BEGIN EXCERPT PROVIDED

Optional knobs, all with defaults:

Method	Default	Purpose
`fn concurrency(&self) -> usize`	`1` (sequential)	How many items run at once.
`fn item_retry(&self) -> RetryMode`	`RetryMode::None`	Per-item retry policy, independent of the outer dispatch.
`fn config(&self) -> TaskConfig`	`TaskConfig::default()`	Retry config for the whole `load → process → finish` cycle — the batch only `Err`s (triggering this) when `load` or `finish` `Err`s.
`fn name(&self) -> Cow<'static, str>`	type name	Identifies the task in logs / observers.

Quick Start with `#[task::batch]`

Attach #[task::batch(state = MyState)] (optionally key = MyKey) to an inherent impl block. The macro infers Item / ItemOutput from the signatures, injects default bodies for concurrency / item_retry / config / name if absent, synthesises the impl BatchTask<MyState> for Fetcher header, and emits a companion impl Task<MyState> for Fetcher whose run runs the bounded-concurrency loop (via cano::task::batch::run_batch, which uses futures_util::buffer_unordered). No engine changes.

END EXCERPT PROVIDED

INSTRUCTION A -
Decide whether each statement agrees with the batch task documentation: (i) By default, items run one at a time. (ii) The per-item retry policy depends on the outer dispatch. (iii) The macro requires changes to the engine. Answer each with yes or no and quote the deciding words.
INSTRUCTION B -
Write the next part of the batch task documentation, picking up after its last sentence.

BEGIN GIVEN INFORMATION

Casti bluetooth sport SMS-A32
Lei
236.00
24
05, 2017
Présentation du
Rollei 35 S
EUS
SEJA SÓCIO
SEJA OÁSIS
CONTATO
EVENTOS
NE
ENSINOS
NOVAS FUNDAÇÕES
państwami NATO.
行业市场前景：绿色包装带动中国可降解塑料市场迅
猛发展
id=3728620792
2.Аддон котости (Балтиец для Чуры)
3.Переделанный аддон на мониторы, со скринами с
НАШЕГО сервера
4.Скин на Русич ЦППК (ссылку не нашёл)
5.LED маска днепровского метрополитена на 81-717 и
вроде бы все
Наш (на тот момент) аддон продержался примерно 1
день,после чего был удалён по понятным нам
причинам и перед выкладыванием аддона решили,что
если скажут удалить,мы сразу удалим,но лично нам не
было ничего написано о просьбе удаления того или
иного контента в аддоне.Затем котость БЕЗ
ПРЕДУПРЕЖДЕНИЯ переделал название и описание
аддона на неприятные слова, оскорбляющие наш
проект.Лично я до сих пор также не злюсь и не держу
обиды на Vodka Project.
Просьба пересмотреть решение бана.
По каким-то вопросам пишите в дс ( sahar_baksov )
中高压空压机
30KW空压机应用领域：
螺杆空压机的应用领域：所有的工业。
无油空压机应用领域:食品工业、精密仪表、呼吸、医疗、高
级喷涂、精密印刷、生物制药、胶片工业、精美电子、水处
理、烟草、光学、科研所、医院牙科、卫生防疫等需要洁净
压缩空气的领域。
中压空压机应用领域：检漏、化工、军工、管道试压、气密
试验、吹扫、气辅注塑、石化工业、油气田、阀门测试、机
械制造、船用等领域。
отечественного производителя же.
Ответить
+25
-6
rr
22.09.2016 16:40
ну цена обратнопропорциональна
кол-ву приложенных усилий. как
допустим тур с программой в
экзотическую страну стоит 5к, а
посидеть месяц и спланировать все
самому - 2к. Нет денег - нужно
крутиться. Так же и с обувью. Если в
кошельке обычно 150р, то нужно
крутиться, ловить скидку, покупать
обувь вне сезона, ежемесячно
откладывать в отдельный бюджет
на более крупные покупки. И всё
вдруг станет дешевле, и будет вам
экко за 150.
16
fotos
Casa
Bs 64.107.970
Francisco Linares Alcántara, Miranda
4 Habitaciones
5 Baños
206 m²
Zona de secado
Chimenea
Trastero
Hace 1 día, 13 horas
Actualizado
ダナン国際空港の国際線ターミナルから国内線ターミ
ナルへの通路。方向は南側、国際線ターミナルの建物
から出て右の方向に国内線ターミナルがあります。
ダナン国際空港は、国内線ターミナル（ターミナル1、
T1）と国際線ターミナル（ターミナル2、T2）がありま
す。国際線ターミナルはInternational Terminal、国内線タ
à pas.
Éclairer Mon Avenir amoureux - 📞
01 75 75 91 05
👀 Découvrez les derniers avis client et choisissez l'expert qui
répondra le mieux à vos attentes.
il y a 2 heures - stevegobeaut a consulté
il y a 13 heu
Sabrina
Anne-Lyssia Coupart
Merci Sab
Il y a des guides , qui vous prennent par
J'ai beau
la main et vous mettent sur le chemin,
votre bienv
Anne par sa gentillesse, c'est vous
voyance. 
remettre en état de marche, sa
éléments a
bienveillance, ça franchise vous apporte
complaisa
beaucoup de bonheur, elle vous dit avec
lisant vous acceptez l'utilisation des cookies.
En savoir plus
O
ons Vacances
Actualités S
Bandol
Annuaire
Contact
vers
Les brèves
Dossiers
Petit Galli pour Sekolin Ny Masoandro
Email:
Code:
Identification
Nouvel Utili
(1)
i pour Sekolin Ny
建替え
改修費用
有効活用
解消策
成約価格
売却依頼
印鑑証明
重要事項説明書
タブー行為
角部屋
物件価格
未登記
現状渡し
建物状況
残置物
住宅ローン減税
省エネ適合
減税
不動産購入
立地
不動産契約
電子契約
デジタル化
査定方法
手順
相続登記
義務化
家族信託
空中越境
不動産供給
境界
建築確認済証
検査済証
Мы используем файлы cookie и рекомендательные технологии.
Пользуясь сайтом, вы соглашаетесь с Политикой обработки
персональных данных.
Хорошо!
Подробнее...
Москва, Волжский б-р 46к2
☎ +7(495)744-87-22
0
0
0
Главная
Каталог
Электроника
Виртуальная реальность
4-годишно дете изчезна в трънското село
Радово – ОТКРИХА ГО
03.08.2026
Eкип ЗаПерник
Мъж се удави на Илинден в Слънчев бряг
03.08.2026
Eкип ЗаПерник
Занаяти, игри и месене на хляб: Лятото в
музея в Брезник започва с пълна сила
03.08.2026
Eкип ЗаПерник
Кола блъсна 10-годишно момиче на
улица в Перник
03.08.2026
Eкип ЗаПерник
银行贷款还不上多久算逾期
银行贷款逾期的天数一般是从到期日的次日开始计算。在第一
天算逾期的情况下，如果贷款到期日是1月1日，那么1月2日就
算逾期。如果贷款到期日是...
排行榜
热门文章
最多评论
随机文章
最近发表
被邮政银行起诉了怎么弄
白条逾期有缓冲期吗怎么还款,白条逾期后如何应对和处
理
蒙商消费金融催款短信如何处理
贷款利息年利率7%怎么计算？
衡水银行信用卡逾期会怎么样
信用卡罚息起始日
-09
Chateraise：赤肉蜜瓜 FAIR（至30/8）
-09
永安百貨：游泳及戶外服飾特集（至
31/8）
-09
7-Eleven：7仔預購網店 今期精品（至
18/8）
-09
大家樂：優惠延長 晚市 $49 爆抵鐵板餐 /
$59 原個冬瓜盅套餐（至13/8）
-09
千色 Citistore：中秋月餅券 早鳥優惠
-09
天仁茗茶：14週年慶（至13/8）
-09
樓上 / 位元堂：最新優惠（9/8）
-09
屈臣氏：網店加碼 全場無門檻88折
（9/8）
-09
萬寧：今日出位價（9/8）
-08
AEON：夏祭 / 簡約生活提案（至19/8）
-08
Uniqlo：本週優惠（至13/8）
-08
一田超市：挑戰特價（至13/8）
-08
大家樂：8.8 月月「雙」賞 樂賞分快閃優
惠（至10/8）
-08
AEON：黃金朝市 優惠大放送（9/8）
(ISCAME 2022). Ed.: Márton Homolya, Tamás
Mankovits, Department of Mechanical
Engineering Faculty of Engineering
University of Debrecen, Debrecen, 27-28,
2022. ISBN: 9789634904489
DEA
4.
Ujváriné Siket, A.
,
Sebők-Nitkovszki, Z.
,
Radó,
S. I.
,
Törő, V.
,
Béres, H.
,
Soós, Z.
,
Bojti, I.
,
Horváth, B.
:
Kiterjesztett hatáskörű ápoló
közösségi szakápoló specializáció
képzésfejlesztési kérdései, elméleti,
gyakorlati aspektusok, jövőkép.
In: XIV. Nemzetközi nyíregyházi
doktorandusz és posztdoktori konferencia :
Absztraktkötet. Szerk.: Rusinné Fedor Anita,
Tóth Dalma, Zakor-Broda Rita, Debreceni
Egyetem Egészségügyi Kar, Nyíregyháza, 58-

END GIVEN INFORMATION

RESULT A -
(i) Yes: "`1` (sequential)"
(ii) No: "Per-item retry policy, independent of the outer dispatch."
(iii) No: "No engine changes."

RESULT B -
🌐 Inference form — fan out over a list of URLs

use cano::prelude::*;
use std::time::Duration;

#[derive(Debug, Clone, PartialEq, Eq, Hash)]
enum Step { Fetch, Summarise, Done }

struct FetchUrls;

#[task::batch(state = Step)]
impl FetchUrls {
    fn concurrency(&self) -> usize { 8 }
    fn item_retry(&self) -> RetryMode { RetryMode::fixed(2, Duration::from_millis(50)) }

    async fn load(&self, res: &Resources) -> Result<Vec<String>, CanoError> {
        let store = res.get::<MemoryStore, _>("store")?;
        Ok(store.get("urls")?)
    }

    async fn process_item(&self, url: &String) -> Result<usize, CanoError> {
        // pretend to fetch; return the byte count
        Ok(url.len() * 100)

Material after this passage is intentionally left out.